Führungsspitzentreffen der drei Handels- und Wirtschaftskammern der Euregio zum Thema Brennergrenze

24. Feber 2016 | 16:33 Autor: WKT Österreich, Tirol

Innsbruck (A) In Innsbruck fand ein Treffen zwischen den Führungsspitzen der Wirtschaftskammer Tirol, der Handelskammer Bozen und der Handelskammer Trient statt. Sie sprachen über die geplanten Kontrollen der Brennergrenze und ihre Forderungen an die Politik, um die befürchteten negativen Auswirkungen des Grenzmanagements für die Wirtschaft und die Bevölkerung der Euregio einzudämmen.

Die drei Kammerpräsidenten, die gesamt mehr als 100.000 Unternehmen vertreten, sprechen sich bei ihrem Treffen in Innsbruck für die Verlagerung der Kontrollen, der sog. Hot-Spots, in den Süden Italiens aus. Die Einschränkung des freien Personen- und des freien Warenaustausches durch die Kontrollen am Brenner würde die Wirtschaft und die Bevölkerung erheblich beeinträchtigen und wäre ein großer Rückschritt für die gesamte Europaregion. „Deshalb müssen wir die Kontrollen weiter in den Süden verlagern, damit es nur zu kleinen Beeinträchtigungen kommt“, sagt WK-Präsident Jürgen Bodenseer.

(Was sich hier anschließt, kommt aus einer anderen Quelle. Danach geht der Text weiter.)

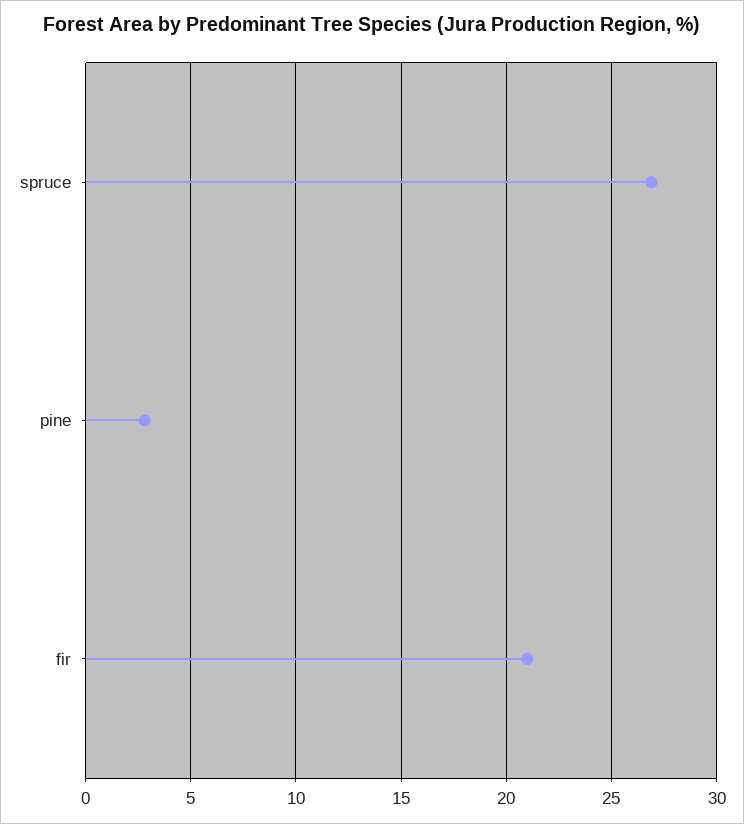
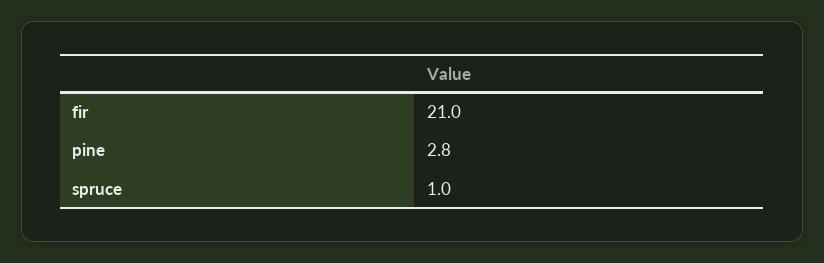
spruce: 27 -> 1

Giovanni Bort, Präsident der Handelskammer Trient erklärt: „Es bringt nichts, sich hinter dem Vorwand der Diplomatie zu verstecken. Die Entscheidung aus Wien ist sehr besorgniserregend und untergräbt in Zeiten der Not eines der grundlegenden Prinzipien, das der europäischen Einigung zugrunde liegt: den freien Waren- und Personenverkehr. Diesen in Frage zu stellen oder einzuschränken, geht mit dem Risiko einher, die bisherige Dynamik zu unterbinden und die Erholung der Wirtschaft des alten Kontinents weiter einzudämmen“.

Weiters werden große Nachteile für den Tourismus und die einheimische Bevölkerung erwartet, wenn der freie Personenverkehr eingeschränkt werde. Handelskammerpräsident Michl Ebner dazu: „Es müssen geeignete Lösungen für die touristische Hauptsaison gefunden werden. Die Wartezeiten müssen so gering wie möglich gehalten werden, um Unannehmlichkeiten für die Reisenden zu vermeiden. Es kann zum Beispiel mehr Personal für die vorgelagerten Kontrollen am Brenner eingesetzt werden.“ Präsident Ebner schlägt außerdem vor, das ehemalige Zollgelände Sadobre bei Sterzing für die Lkw-Kontrollen und die Flächen nach der Mautstation in Sterzing für die Pkw-Kontrollen zu nutzen. „Wenn man dazu noch die Zufahrt auf die A22 bei Brennerbad schließt, hätte man einen geschlossenen und gesicherten Autobahn-Korridor von Sterzing bis zum Brenner“, schlägt Ebner vor.